State to Test 70,000 Wells Across Minnesota

Posted at: 11/15/2013 6:51 PM
By: Sean Boswell

(ABC 6 NEWS) -- "If nitrates are present, that usually means you're having a contamination to your water source," said Charles Zawaira, an environmental analyst at the Olmsted County Department of Health.

Nitrates in wells can be caused by a number of things. 

"Pesticides, fertilizers, things of that nature," said Zawaira.

Back in 2011, 62% of wells monitored by the state of Minnesota had "excessive" pollution in them. The main issue was fertilizer. 

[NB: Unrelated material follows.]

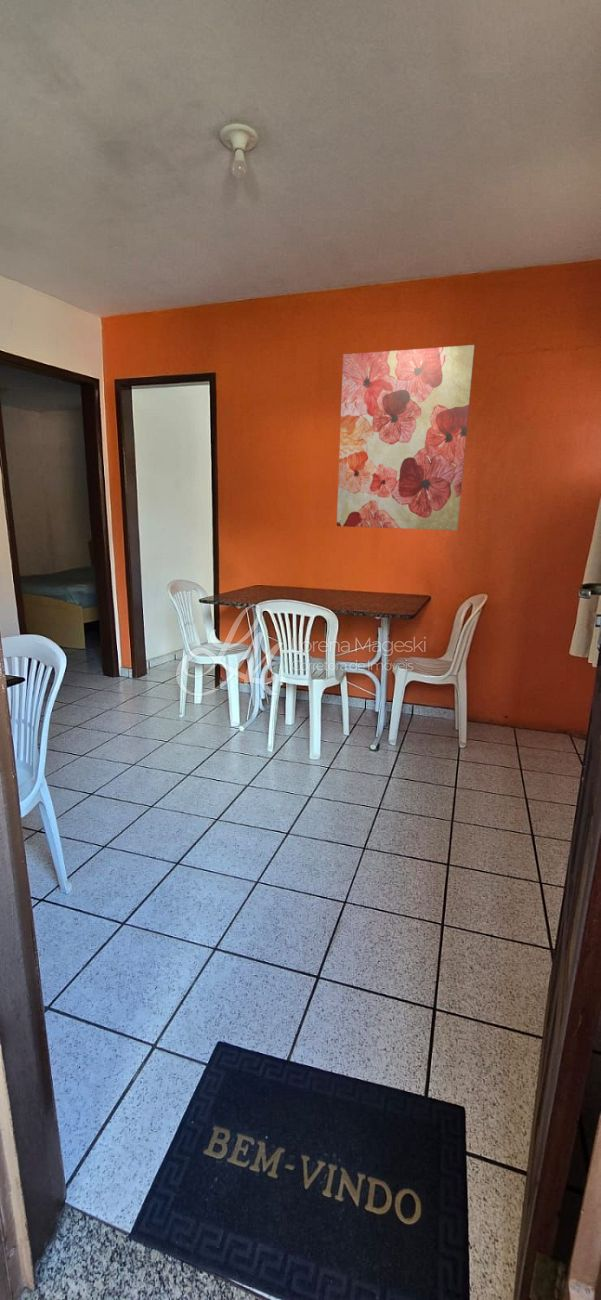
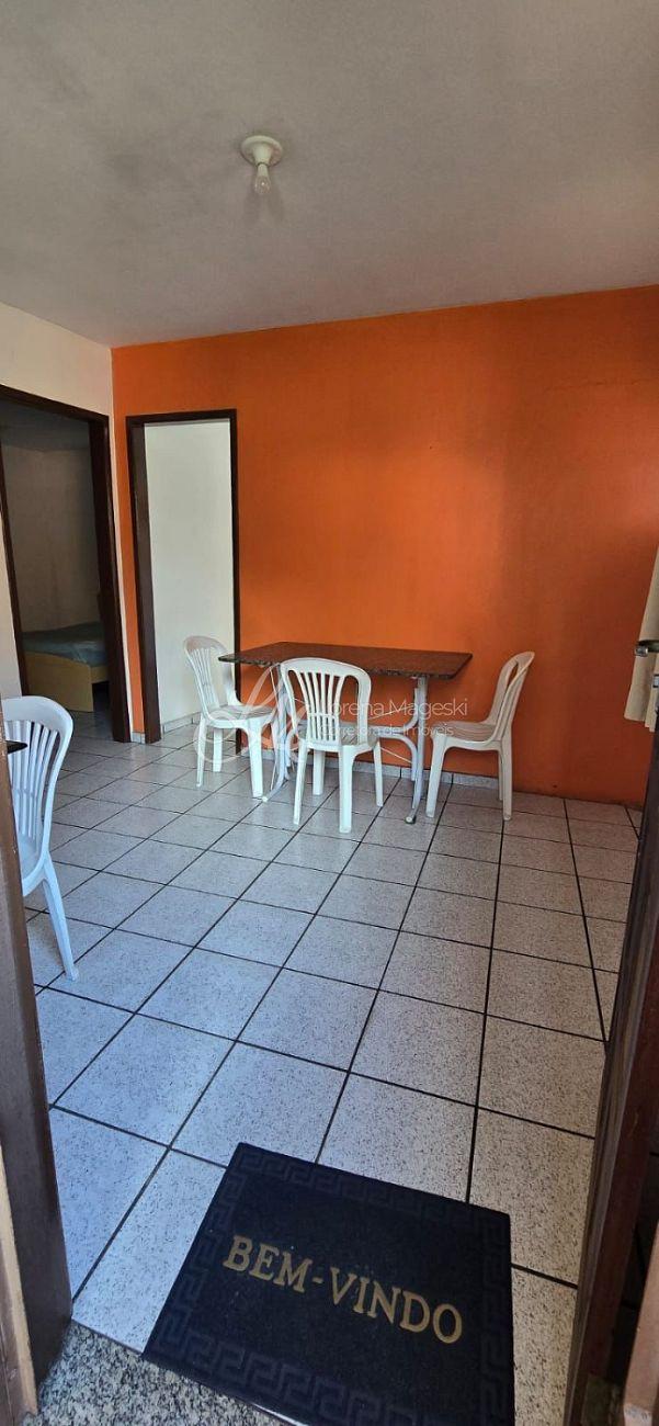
- wall art [336,344,476,531]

"Something happens at a big farm place and a spill happens, and that stuff finds its way into natural water sources, that's gonna have an effect on the levels of those parameters in the water in those regions," said Zawaira.

However, not all wells are on farms. 

"The water is still tested at least once a year and in the last 20 years we have never had a bad report on our well water,” said Roxanne Ziecina of the Olmsted County Historical Society.

The historical society uses well water for nearly everything but drinking.

"The wells are chlorinated at least once a year. That means you put chlorine down and let it sit and flush all of the piping that takes care of bacteria contamination," said Ziecina.

Zawaira says, of the samples tested in Olmsted County, only 10% were unsafe to drink from. He says kids are most at risk when it comes to unsafe water. 

“You could potentially see problems in babies and infants if they were to consume water that had nitrates in it," said Zawaira.

Older and shallower wells tend to have the highest nitrate levels. IT is advised to test private wells at least once every three years.